Wednesday, February 24, 2016

Should the FTC Ban Conversion Therapy?


While insanity reigns in the Republican Party, the Southern Poverty Law Center and allies are seeking to push the Federal Trade Commission - which among other things is supposed to stop consumer fraud and abuses - to ban "ex-gay" conversion therapy because (i) it doesn't work and is condemned by every legitimate medical and mental health association in America, and (ii) it amounts to consumer fraud as a New Jersey court held earlier in the year.  While the acceptance of LGBT individuals is increasing across the country, the Christofascists and their political whores - almost all Republicans - continue to use conversion therapy to maintain the lie that being LGBT is a "choice."  A piece in The Advocate looks at this new effort to eliminate this societal evil.  Here are article excerpts:
Several LGBT groups have joined together to file a complaint with the Federal Trade Commission alleging that practitioners of so-called conversion therapy, which aims to change a person's sexual orientation or gender identity.

The federal consumer fraud complaint was filed today against a Virginia-based group called People Can Change, which claims that sexual orientation and gender identity can be changed through the power of prayer and counseling. PCC offers counseling in pursuit of this goal, in addition to referrals to other organizations that claim to be able to "cure" someone of being LGBT.

This claim has been soundly debunked by every major medical and psychiatric health organization in the country, while the discredited practice has been outlawed for use on minors in California, New Jersey, Washington, D.C., . . .

The federal complaint alleges that People Can Change — and all practitioners of what is also called "ex-gay" therapy — "defrauds consumers into believing that being LGBT is a mental illness or emotional defect that needs to be cured." The group's advertising of that false claim violates Section 5 of the FTC Act, which "prohibits unfair and deceptive practices," according to the complaint.

The claims that PCC makes, both explicitly in its marketing materials and implicitly throughout its advertising, have no basis in science, the complaint contends.
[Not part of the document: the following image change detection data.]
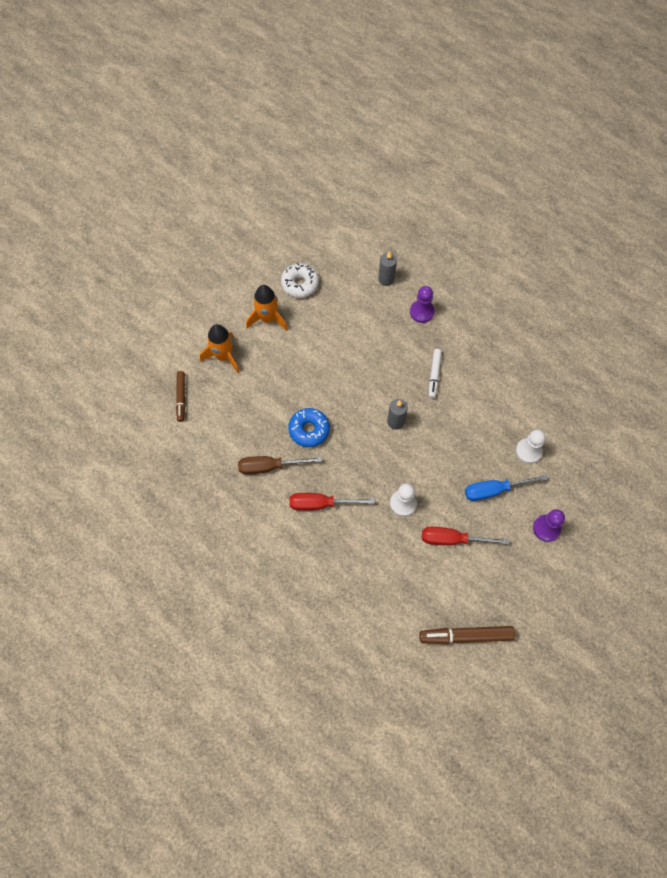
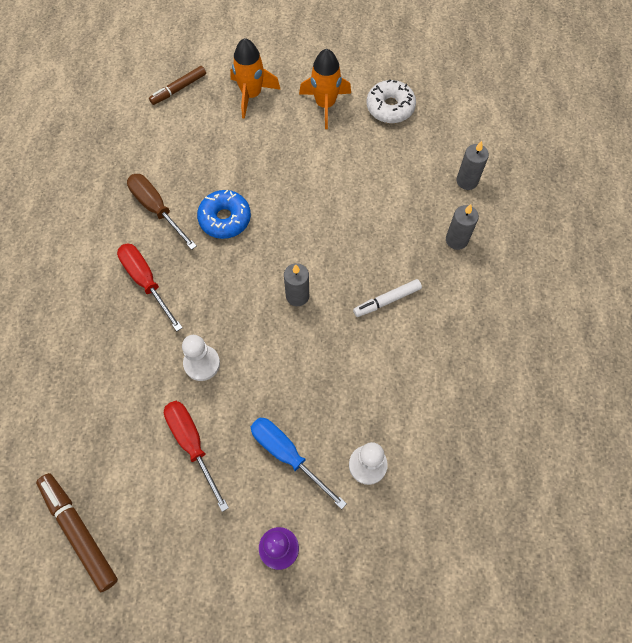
camera: 55 degrees right, 0 degrees up
(421, 312) = (456, 240): purple pawn -> grey candle

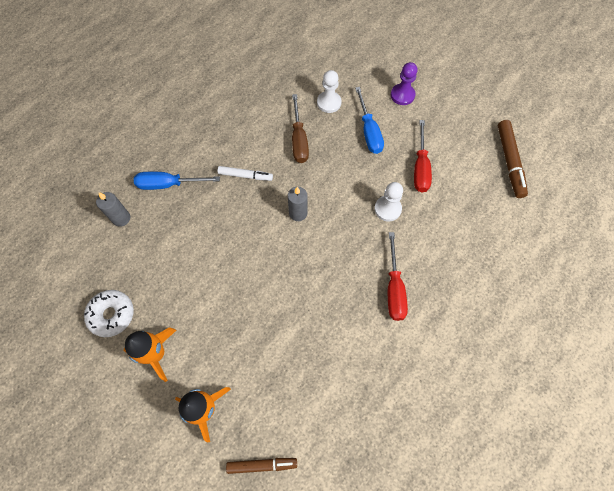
camera: 145 degrees left, 0 degrees up
(156, 209) = (353, 345): brown screwdriver -> brown screwdriver (299, 140)
(225, 219) = (307, 302): blue donut -> none
(456, 240) = (168, 184): grey candle -> blue screwdriver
At the same time, PCC consistently fails to disclose the side effects that have been proven to accompany such efforts to "pray away the gay," including depression, substance abuse, decreased self-esteem, and increased risk of self-harm, including suicide. This deceptive campaign "Targets and exploits highly vulnerable groups, including LGBT youth, who already experience bias and rejection at alarming rates in society and their own homes," according to a press release issued today.

"This historic complaint is not only the first clear opportunity the Obama Administration has had to end these deadly practices for good, but, if investigated fully, could very well be the final nail in the coffin of the entire conversion therapy industry."

The tactic builds off an argument successfully employed in a New Jersey court last year, when the Southern Poverty Law Center sued Jews Offering New Alternatives for Healing for defrauding clients by claiming JONAH therapists could make gay people straight. After a judge determined that it was illegal for JONAH therapists to tell clients that being gay or transgender was a "mental disorder," a jury ordered the Jewish "ex-gay" group to pay $72,400 in damages to the former clients it defrauded.

One can only hope that the FTC will outlaw the practice and give victims of these fraudulent ministries and therapies a firm ground on which to take legal action against the religious extremists and charlatans pushing the lie that gays can "change."  I tried to change for 37 years - it doesn't work and only leads to self-hatred and unhappiness.